◆ ЗАДАНИЯ ДЛЯ ВЫПОЛНЕНИЯ:
a - Какое произведение Добычина, согласно тексту о Леониде Добычине, стало причиной дискуссии на собрании?
b - Пожалуйста, продолжите текст о Леониде Добычине после его последнего предложения.

Макабрический стыд перед русской литературой

Колонки

Литература и этика

29.11.2013 // 1 926

Социальный исследователь, магистр философии РГГУ.

Когда я думаю о возможном возрождении Союза писателей, мне становится нестерпимо стыдно перед русской литературой. Мне неизменно вспоминается множество драматичных писательских историй, одна из которых — роковая история Леонида Добычина, оригинального писателя, у которого никогда не было ни славы, ни устроенности, не осталось даже его архива. Стыд здесь, конечно же, не имеет никакого отношения к его текстам. Постыдного авторства не бывает — бывают стыдливые читатели. Стыдно бывает перед писателями, а перед некоторыми стыдно смертельно.

Ранней весной 36-го года Леонид Добычин явился по приглашению Ленинградского союза писателей на собрание, посвященное «борьбе с формализмом и натурализмом». «Раздеваемый нянькой, я думал о том, что нам делать с этим выигрышем. Мы могли бы купить себе бричку и покатить в город Эн. Там нас полюбили бы. Я подружился бы там с Фемистоклюсом и Алкидом Маниловыми». Причиной дискуссии, как оказалось, послужил главный текст Добычина «Город Эн», написанный по мотивам детских воспоминаний. Конструктивного его обсуждения не вышло. Литературный цех стаей стервятников накинулся на писателя, организовав первоклассную травлю. Его назвали монстром, формалистом, реакционером («верноподданным, черносотенным, религиозным»). Его обвинили в схематичности, равнодушии и эпигонстве. Драгоценный роман признали враждебным, растерзав его на тысячи мелких кусочков, словно редкую снедь, и выплюнув в лицо сочинителю из-за слабости собственных желудков.

Что стало с Добычиным после того самого вечера, до сих пор доподлинно неизвестно. Считается, что по возвращении с собрания он бережно подписал каждую из имевшихся у него казенных книг — кому и что следует возвратить, а после прямиком бросился в высоко стоявшую в ту пору Неву. Говорят иногда, что он исчез, взял себе другое имя и после войны замечен был где-то в Сибири. Есть еще экзотическая версия об эмиграции — якобы некто встречал человека со схожей биографией в далекой Америке. Так или иначе, Добычин совершил самоубийство — обрек себя на вечное молчание. А литераторы переиграли самого Вождя, за один вечер расправившись одновременно и с писателем, и с человеком.

◆ СОБРАННЫЕ ДАННЫЕ:

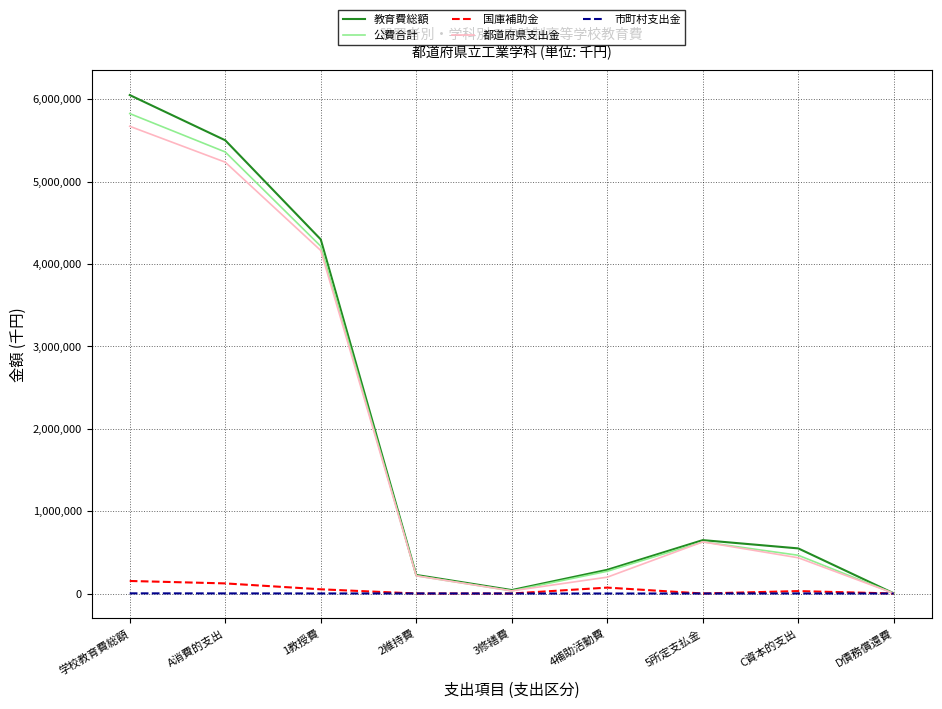

What are all the series names shown in the legend?

教育費総額, 公費合計, 国庫補助金, 都道府県支出金, 市町村支出金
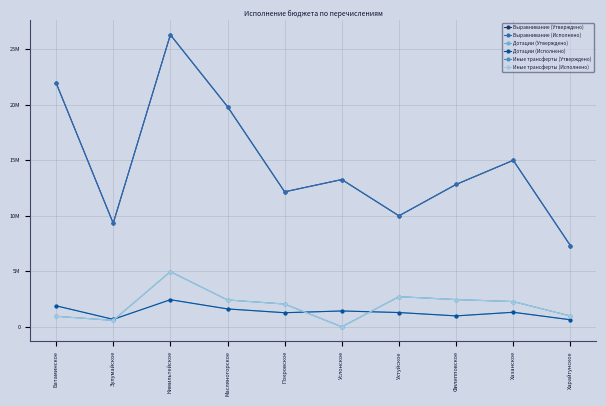

What is the minimum value for Дотации (Утверждено)?

634042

◆ ОЖИДАЕМЫЕ ОТВЕТЫ:
a - «Город Эн».

b -
Казалось бы, что тут особенного: zeitgeist да законы наспех сколоченного профессионального сообщества. Но если книга, как говорил герой Андрея Тарковского, это поступок, то что же такое литературная критика? Политика — да. Творческая конкуренция — безусловно. А еще это ответный поступок, то есть согласие на диалог. Для Добычина, этого кроткого и тихого человека, привыкшего к постоянной нужде, но страдающего от одиночества и непонимания, подобный диалог был особенно необходим. Вот одно из его писем, исполненное заброшенности и бесстыжей тоски:

«Дорогая Марья Михайловна.

Если у Вас найдется время, напишите мне немножко.

Следовало бы извиниться, что я обращаюсь с этим к Вам, и прочее, но я думаю, Вы это примете без извинений.

Мне как-то очень неспокойно, хочется немножко жаловаться, а народу мало».

Излишне напоминать, что общество литераторов в то время было одержимо и одурманено Большим — большой Идеей и великой Партийной Миссией. Было ли оно одержимо мифом большого Писателя? Вполне вероятно. Большие писатели с их крупными драмами… Большому Писателю в каком-то смысле можно противопоставить маленького человека. Вот он, ходит, едва замеченный, да и то лишь из-за неказисто сидящей у него на плечах шинели. Он привычно глядит на вас из-под мистической завесы текстов Гоголя и Сологуба, уводя за собой в непроницаемый мрак с тем, чтобы вернуть обратно уже другим человеком. «Слыхал ли ты, Серж, будто Чичиков и все жители города Эн и Манилов — мерзавцы? Нас этому учат в училище. Я посмеялся над этим». Маленькие люди Добычина никуда вас не зазывают, им, в сущности, до вас вообще нет никакого дела. Только вы на них почему-то смотрите и не можете оторваться. Подобного рода вуайеризм, ощущение пассивного соучастия показалось большим Критикам возмутительным, неприятным делом, а еще делом мельчайшим, ретроградным и упадочным.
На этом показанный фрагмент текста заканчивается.